Mépris envers les journalistes: comment ça fonctionne au Cameroun
Vous connaissez sans doute les noms des émissions de débat du dimanche sur les chaînes de télévision au Cameroun.
Aujourd’hui, on ne va pas procéder au zapping des émissions au cours desquelles, des invités, à court de mots, s’en prennent aux autres. On ne va pas, non plus exiger à ceux qui officient aux fourneaux des talk-shows de promouvoir uniquement la carte de leurs restaurants. On ne va pas leur rappeler que, parmi ceux qu’ils invitent dans leurs cuisines, il peut y avoir des gens qui ont des allergies ou qui n’aiment pas les sauces pimentées. On ne va pas non plus leur rappeler que si, par exemple, un invité est trop bruyant, cela va créer un malaise à table. Évidemment, avant de déterminer un plat, il faut se renseigner sur les convives, disent ceux qui connaissent ces choses-là.

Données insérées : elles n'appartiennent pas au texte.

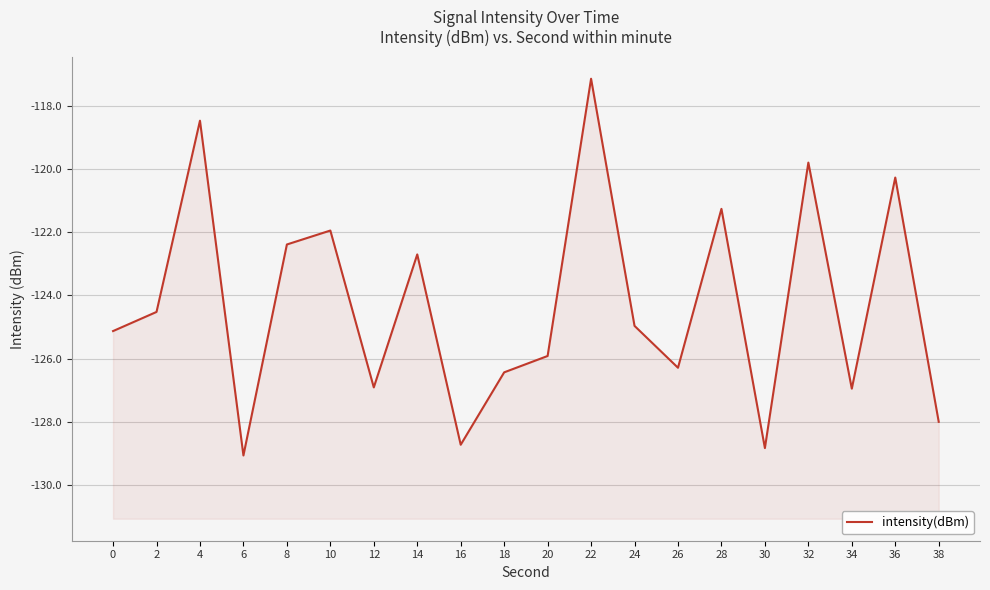

What is the change in value from 8 to 32?

+2.6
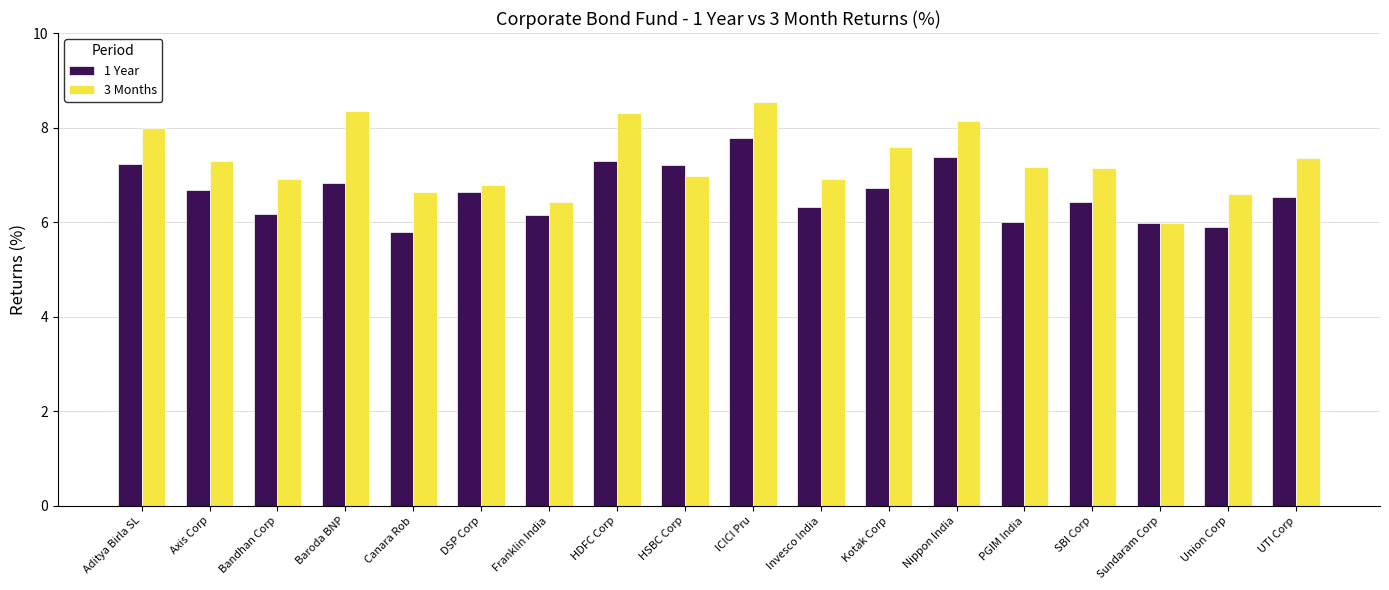

What is the spread (max minus min) of values at SBI Corp?

0.7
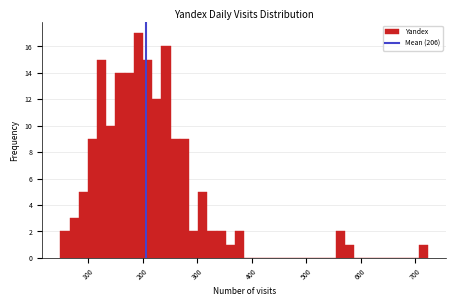

Around what value on the x-axis is the tallest bar? Give the approximate position of its centre, as read against the axis.

190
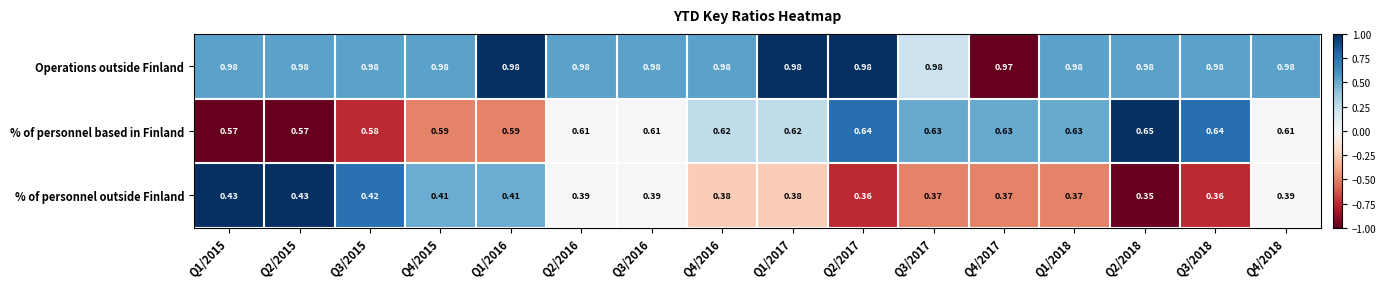

Rank the series by their average value, from lowest to highest.

% of personnel outside Finland, % of personnel based in Finland, Operations outside Finland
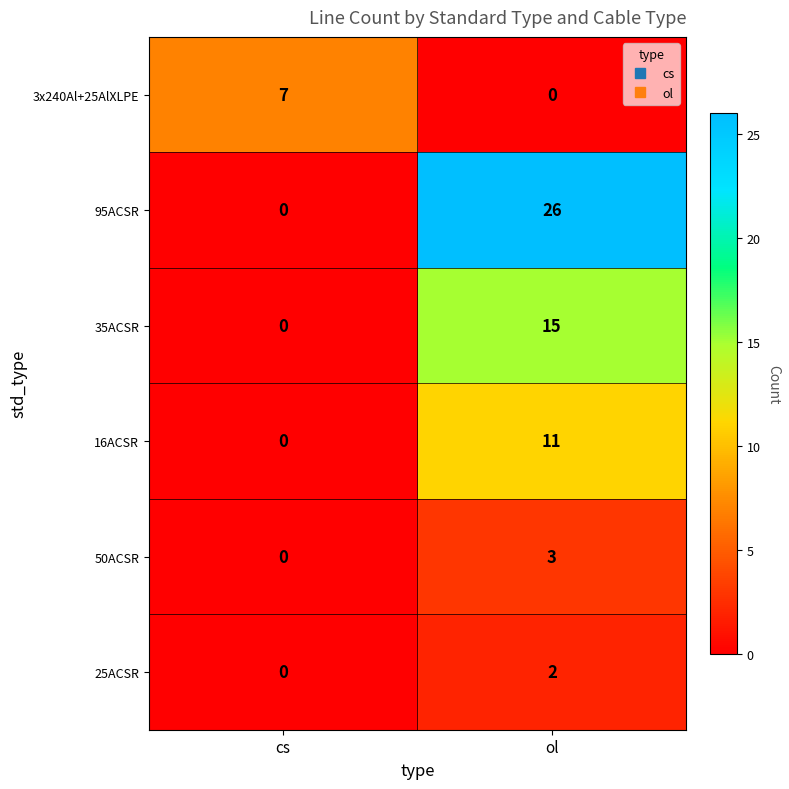

List the labels in order of 35ACSR value, smallest first.

cs, ol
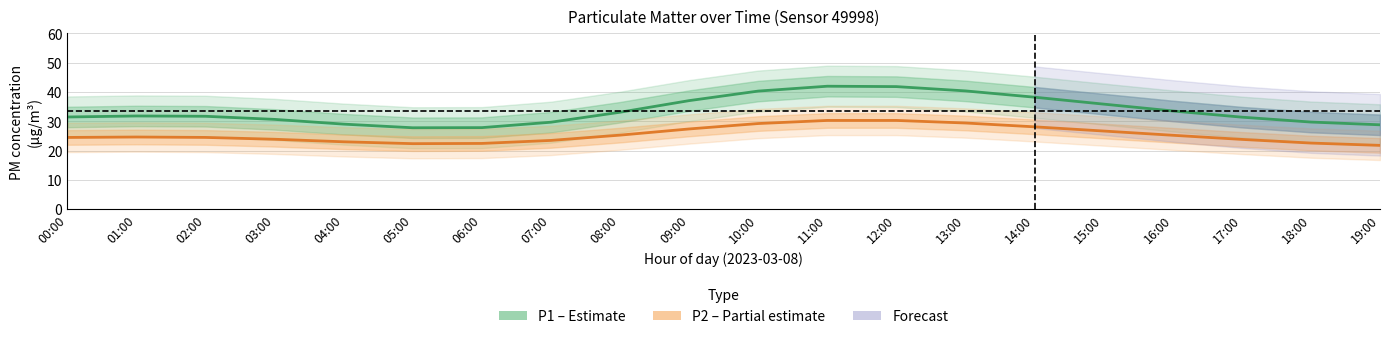

List the series in order of their overall mean, highest first.

P1 (PM10), P2 (PM2.5)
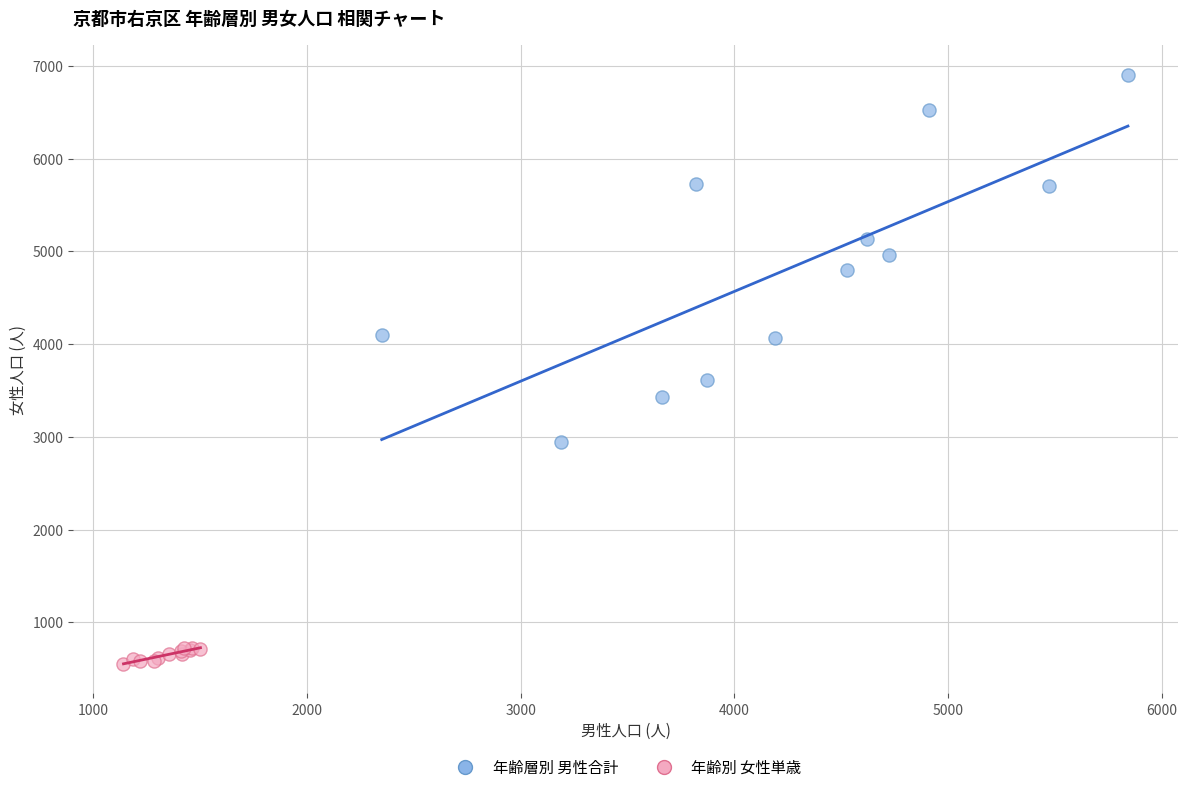

Which series contains the highest Y value?

年齢層別 男性合計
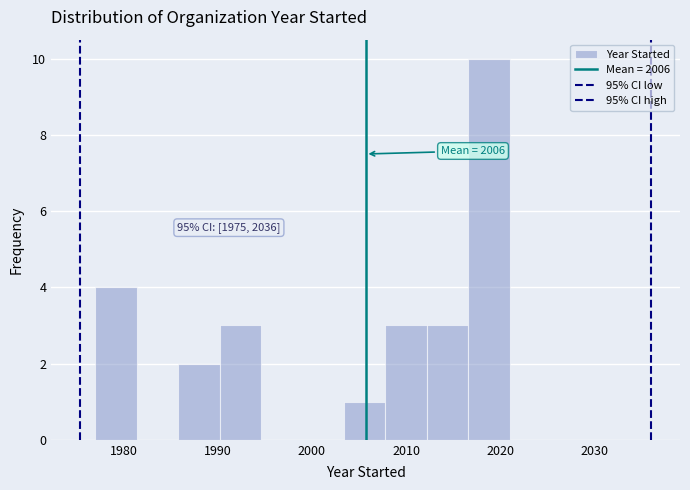

Which range on the x-axis has the tallest bar?

2016.6 to 2021.0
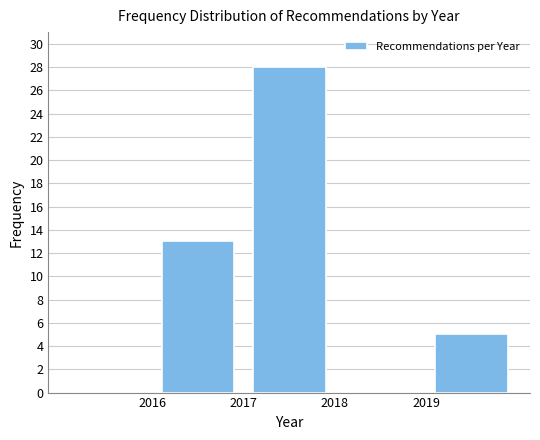

Reading left to right, list every bar in this chart as the range it spans on the x-axis followed by its height. The values are not printed on the chart, so give them approximately, as read against the axis.

2015 to 2016: 0
2016 to 2017: 13
2017 to 2018: 28
2018 to 2019: 0
2019 to 2020: 5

Pour notre part, intéressons-nous à ces moments de débats télévisés pendant lesquels des présentateurs subissent, de la part des invités, des coups de gueule au style direct. Parmi les images les plus frappantes: l’émission «Club d’élites» du 17 septembre 2023. Diffusé en direct sur la chaîne de télévision privée Vision 4, le programme a vu l’un des invités se lancer dans une véritable raclure de fond de bidet. Séquence ubuesque: le présentateur a été frontalement insulté. Après un recul, l’on se rend bien compte que cet esclandre (qui entre temps, a ému le CNC, Conseil national de la communication) est intelligible en dehors de son contexte. De plus en plus, au Cameroun, des invités sur les plateaux de débat s’interdisent de respecter la dignité des journalistes. Abrupts, ils cherchent à les blesser. En tant qu’auditeur ou téléspectateur, chacun d’entre nous a pu expérimenter que des journalistes sont victimes de violences verbales et de suspicions. Ils souffrent d’un degré particulièrement élevé de mépris. Il y a trois raisons à cela. Premièrement, ces gens qui insultent des journalistes se disent que l’action de ces derniers dans le corps social est faible; alors la nuance, la mesure, l’équilibre, la tolérance sont-ils devenus aux yeux de la plupart, des mots obscènes. Deuxièmement, ceux qui dévalorisent les journalistes sur les plateaux s’ancrent sur leur fantasmatique don de tout savoir sur le métier. Troisièmement, plus il y a de journalistes, moins il y a de journalisme. Car la multiplication des médias et l’explosion des nouvelles technologies aboutissent à faire du journaliste un mendiant. Et lorsque vous vous conformez à cette scénographie, votre posture de journaliste s’exclut alors d’elle-même de la sphère des hommes et femmes respectables et respectés. Et ce n’est pas un hasard si quelques journalistes se sont transformés en porte-plumes au service des dignitaires du pays.
Victimes de cette banalisation, les journalistes au Cameroun sont parfois obligés de perpétuer la tradition de déférence à l’égard de tous ceux qui occupent une haute place au sein de la société. À ce sujet, l’expérience montre qu’un questionnement pointu, insistant, est considéré comme agressif, et se retourne contre «l’agresseur», blâmé non sur le fond mais sur la forme. Et pour éviter cela, comment opère le journaliste ? Porté par le fait social qu’il a déclenché, un dignitaire se voit gratifié d’une brève interview (entre 10 et 20 secondes au maximum) diffusée à un moment d’assez faible écoute. Si le sujet prend un peu, le média va alors surfer sur le débat lancé en programmant une émission de débat où l’on invitera un vrai-faux expert ou un commentateur-polémiste jugé apte à déblatérer à tout moment de la journée sur tous les sujets de la terre sans en connaître un précisément. Et pour enrichir ce savant échange, on ajoutera éventuellement un ou deux individus qui chantent le refrain dominant à l’envers, avec en bonus, une passe d’armes plus que musclée, dans une ambiance globale de cacophonie. Entre temps, quand ils le veulent bien, les pouvoirs publics ne se donnent aucun mal à désigner des pipis de chat sous la formule d’»aide publique à la presse privée».